A maioria dos bolivianos tem a percepção de que a corrupção não é um problema novo no país, mas todo caso tende a afetar a opinião pública no curto prazo. Em todos esses eventos, a imprensa local cumpriu um papel de oposição, especialmente a figura do jornalista Carlos Valverde, que trouxe à tona o caso CAMC. Ainda que alguns veículos tenham tomado posicionamentos mais brandos, não faltaram ataques frontais à figura de Morales.

“Não vamos pensar que esse governo não fez coisas positivas para o país, pois ele fez, mas lamentavelmente o entorno que tem o levou a um fracasso político. É precisamente por isso que o povo vota 'não' neste referendo”, avaliou o aposentado Orlando Iglesias, 64, em referência aos casos de corrupção.

Por outro lado, a inclusão de populações marginalizadas na economia boliviana, ainda que seja bem-vista por diversos setores da sociedade, acabou acarretando uma alta generalizada do custo de vida nas cidades, afetando principalmente os preços dos alimentos. As famílias de classe média em geral reclamam que Morales “governa apenas para os pobres”.

Finalmente, a carreira presidencial de Evo parece ter atingido seu limite no imaginário da população a partir dos parâmetros do que é “democrático e republicano”. Eleito pela primeira vez em 2005, Morales teve seu mandato “renovado” após uma nova Constituição entrar em vigor em 2009 e foi reeleito em 2014, sempre com maioria absoluta de votos. Caso o “sim” saísse vitorioso no referendo, Evo e Álvaro teriam a possibilidade de permanecer um total de 20 anos no poder.

Membros e apoiadores do MAS (Movimento ao Socialismo), o partido do governo, afirmaram que não estavam a favor da alteração constitucional por considerar demasiado o tempo de permanência no poder.

“Sempre votei em Evo, mas essa vontade de permanecer no poder me cheira a ditadura”, justificou Luis Gutierrez, empresário do turismo que diz ter votado em Morales nos últimos dez anos, mas que agora mudou de opinião.

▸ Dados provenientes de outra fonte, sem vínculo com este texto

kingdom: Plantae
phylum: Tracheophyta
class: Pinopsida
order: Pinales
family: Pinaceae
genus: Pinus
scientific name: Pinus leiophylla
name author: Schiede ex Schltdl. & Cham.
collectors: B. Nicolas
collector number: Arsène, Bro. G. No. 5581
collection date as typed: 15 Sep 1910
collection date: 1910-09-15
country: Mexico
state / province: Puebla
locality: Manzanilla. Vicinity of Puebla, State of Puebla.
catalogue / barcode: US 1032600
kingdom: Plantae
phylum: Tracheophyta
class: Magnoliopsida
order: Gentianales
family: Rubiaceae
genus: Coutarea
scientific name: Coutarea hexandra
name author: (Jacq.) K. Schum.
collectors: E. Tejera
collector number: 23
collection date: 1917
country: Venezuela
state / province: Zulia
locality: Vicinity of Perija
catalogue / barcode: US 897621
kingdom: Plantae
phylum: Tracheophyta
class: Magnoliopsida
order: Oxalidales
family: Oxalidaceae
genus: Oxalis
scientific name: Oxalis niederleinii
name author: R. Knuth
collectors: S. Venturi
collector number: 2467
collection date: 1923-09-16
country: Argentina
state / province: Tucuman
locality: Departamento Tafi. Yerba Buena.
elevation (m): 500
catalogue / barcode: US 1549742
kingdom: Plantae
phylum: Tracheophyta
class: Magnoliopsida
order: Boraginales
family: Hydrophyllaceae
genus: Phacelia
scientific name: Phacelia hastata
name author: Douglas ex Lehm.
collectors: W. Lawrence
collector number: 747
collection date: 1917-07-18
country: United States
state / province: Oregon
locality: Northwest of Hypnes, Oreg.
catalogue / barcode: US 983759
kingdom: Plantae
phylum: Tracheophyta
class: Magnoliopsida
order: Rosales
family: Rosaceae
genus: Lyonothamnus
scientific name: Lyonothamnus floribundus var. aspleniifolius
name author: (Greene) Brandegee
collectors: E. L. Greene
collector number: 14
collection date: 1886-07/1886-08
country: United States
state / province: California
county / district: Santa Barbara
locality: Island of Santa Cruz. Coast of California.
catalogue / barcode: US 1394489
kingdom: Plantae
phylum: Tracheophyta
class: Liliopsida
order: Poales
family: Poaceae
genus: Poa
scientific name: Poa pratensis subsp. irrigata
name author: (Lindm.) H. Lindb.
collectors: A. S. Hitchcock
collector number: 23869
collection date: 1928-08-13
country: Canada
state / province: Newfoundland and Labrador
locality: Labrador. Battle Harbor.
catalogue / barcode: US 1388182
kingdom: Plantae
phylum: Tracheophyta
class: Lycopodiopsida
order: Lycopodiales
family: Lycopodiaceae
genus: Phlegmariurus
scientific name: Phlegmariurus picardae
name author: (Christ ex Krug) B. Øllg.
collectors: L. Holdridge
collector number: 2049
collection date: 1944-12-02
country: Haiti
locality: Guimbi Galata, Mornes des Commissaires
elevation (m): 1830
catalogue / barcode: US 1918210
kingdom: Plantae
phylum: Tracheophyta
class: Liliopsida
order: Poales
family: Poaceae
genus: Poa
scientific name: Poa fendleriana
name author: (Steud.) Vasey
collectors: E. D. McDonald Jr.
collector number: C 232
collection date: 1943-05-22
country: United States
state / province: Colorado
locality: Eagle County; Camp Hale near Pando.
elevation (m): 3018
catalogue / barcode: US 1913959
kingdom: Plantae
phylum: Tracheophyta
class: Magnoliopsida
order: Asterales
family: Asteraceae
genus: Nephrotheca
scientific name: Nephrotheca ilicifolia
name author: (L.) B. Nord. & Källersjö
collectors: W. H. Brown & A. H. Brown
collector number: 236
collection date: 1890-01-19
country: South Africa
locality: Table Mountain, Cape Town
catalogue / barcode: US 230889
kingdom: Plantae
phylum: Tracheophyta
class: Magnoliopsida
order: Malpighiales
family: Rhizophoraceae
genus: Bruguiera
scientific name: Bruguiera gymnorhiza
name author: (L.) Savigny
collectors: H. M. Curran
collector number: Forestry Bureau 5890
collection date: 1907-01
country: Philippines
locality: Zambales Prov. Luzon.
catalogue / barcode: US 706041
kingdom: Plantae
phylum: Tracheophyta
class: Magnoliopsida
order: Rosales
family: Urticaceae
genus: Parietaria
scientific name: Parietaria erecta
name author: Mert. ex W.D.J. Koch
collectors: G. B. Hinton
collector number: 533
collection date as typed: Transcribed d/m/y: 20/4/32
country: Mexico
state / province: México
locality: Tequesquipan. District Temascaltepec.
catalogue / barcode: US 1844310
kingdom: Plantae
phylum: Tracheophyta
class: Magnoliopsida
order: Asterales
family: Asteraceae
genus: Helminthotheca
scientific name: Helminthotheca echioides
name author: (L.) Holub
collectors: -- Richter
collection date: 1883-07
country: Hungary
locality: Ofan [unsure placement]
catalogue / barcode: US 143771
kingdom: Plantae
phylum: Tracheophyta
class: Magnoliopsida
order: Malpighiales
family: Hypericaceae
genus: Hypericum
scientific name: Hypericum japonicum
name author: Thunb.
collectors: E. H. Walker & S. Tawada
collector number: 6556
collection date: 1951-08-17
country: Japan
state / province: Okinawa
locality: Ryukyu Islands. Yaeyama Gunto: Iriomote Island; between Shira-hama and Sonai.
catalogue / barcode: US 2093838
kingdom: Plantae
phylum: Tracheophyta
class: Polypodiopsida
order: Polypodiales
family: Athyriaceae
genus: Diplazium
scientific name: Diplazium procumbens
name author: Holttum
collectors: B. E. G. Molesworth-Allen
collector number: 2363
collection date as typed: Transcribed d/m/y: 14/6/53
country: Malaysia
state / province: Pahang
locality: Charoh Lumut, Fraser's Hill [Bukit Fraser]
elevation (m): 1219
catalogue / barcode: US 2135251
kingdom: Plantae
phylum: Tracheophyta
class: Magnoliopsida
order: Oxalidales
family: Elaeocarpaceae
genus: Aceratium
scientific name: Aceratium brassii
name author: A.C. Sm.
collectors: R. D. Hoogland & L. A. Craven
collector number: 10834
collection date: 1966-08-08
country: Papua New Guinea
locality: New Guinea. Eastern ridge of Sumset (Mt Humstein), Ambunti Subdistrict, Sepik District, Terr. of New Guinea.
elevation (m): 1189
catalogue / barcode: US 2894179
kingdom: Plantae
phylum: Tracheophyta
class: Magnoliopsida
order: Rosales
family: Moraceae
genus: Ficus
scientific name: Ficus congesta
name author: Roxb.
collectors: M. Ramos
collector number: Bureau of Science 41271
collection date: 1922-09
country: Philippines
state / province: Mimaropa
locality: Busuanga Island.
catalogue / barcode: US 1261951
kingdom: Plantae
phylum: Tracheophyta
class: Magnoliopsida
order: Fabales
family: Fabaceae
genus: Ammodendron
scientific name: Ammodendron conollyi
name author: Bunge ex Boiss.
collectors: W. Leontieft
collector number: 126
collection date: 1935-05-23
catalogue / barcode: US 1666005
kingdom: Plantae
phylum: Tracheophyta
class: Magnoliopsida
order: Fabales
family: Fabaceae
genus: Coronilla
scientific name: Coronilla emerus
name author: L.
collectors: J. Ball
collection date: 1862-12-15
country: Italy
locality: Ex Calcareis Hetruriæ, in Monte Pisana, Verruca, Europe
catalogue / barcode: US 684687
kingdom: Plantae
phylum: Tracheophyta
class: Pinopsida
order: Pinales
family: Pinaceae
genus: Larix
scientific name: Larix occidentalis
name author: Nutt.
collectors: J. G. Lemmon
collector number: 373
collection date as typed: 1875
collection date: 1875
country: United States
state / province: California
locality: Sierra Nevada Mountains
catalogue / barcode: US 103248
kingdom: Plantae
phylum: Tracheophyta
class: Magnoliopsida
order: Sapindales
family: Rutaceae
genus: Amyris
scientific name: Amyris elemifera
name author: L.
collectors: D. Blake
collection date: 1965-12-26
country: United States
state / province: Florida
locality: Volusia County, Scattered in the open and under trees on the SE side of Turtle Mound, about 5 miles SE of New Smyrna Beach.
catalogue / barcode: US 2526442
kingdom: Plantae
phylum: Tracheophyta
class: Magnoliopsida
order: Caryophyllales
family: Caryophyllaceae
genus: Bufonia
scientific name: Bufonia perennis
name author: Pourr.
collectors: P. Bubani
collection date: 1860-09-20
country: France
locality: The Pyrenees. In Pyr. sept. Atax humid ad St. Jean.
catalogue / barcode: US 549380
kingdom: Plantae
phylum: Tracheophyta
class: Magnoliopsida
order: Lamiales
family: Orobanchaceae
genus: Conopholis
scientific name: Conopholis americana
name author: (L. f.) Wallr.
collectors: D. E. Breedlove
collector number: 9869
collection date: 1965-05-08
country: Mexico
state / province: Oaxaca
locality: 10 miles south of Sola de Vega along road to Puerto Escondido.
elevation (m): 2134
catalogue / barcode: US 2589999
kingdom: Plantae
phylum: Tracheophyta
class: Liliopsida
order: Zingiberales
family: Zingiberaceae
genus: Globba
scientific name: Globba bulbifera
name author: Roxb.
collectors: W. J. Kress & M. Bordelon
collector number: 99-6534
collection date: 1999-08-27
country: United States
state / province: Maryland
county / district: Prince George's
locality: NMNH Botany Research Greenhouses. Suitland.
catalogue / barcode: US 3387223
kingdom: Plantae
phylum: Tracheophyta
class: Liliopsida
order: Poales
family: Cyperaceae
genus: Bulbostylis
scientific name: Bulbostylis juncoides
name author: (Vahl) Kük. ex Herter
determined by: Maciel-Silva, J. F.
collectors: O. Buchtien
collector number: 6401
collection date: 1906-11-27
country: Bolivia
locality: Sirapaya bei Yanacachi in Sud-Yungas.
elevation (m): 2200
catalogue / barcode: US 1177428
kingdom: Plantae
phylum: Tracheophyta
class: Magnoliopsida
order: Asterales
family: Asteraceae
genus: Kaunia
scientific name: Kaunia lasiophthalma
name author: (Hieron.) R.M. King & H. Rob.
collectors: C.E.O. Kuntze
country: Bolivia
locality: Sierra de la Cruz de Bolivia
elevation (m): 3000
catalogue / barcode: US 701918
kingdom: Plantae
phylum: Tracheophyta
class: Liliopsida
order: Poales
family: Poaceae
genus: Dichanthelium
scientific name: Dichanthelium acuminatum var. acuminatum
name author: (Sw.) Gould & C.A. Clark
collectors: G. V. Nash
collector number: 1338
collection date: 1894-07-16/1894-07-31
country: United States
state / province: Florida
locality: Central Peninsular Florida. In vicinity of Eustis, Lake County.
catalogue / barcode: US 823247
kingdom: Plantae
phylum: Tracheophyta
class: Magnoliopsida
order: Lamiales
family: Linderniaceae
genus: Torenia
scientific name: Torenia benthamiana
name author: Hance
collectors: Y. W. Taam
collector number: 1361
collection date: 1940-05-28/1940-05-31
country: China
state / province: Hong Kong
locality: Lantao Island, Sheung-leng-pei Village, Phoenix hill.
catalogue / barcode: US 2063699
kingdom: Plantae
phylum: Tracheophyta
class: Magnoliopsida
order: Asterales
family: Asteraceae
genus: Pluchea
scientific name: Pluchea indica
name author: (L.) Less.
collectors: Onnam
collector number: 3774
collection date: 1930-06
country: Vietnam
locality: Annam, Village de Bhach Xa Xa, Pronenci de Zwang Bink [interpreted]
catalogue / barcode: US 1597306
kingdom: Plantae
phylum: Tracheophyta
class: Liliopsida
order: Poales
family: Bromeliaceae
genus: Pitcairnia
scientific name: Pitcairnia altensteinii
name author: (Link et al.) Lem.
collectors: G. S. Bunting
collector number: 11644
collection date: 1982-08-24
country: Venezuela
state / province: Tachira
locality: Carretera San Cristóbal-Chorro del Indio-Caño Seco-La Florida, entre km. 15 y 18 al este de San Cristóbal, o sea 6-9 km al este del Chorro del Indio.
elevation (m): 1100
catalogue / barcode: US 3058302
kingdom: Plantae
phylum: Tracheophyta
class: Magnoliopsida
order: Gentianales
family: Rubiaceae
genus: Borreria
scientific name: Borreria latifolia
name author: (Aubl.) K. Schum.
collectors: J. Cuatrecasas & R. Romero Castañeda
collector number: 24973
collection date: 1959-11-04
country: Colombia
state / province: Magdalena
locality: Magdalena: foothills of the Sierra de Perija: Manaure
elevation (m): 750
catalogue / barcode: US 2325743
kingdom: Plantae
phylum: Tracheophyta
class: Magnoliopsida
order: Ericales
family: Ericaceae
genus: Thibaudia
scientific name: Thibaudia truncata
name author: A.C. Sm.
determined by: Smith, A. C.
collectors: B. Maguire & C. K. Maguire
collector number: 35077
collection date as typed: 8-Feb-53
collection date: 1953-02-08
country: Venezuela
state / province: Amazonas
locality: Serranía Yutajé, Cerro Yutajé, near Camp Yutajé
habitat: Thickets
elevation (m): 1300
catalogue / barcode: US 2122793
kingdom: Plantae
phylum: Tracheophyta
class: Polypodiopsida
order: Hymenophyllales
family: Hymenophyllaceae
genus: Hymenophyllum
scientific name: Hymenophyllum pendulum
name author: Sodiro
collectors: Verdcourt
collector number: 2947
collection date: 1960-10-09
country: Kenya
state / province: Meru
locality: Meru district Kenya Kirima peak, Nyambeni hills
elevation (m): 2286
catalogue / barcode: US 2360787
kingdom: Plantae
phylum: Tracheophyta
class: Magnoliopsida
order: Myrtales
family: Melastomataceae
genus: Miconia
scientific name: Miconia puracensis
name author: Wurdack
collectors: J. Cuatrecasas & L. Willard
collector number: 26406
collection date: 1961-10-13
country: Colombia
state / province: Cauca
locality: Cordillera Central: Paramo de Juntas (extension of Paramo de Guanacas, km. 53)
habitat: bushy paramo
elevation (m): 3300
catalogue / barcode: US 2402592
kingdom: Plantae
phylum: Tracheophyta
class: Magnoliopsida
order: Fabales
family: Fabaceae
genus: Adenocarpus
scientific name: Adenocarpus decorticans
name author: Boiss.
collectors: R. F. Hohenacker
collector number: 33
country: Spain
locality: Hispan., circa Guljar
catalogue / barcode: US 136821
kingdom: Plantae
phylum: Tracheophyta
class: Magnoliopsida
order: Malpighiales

A questão que surge é a atual falta de nomes fortes, tanto no partido governista quanto na oposição, que se apresentem como alternativas após o fim do mandato Morales-Garcia. Pode-se dizer que o referendo foi uma tentativa frustrada para contornar essa carência de lideranças. Ainda assim, antes mesmo do resultado do referendo, membros da oposição chegaram a afirmar que uma vitória do “não” significaria uma derrota política para Morales, que perderia legitimidade para governar e deveria deixar o cargo. Agora, resta acompanhar se o país entrará em clima de instabilidade política ou se apenas se abrirá uma vaga a ser ocupada democraticamente nas próximas eleições.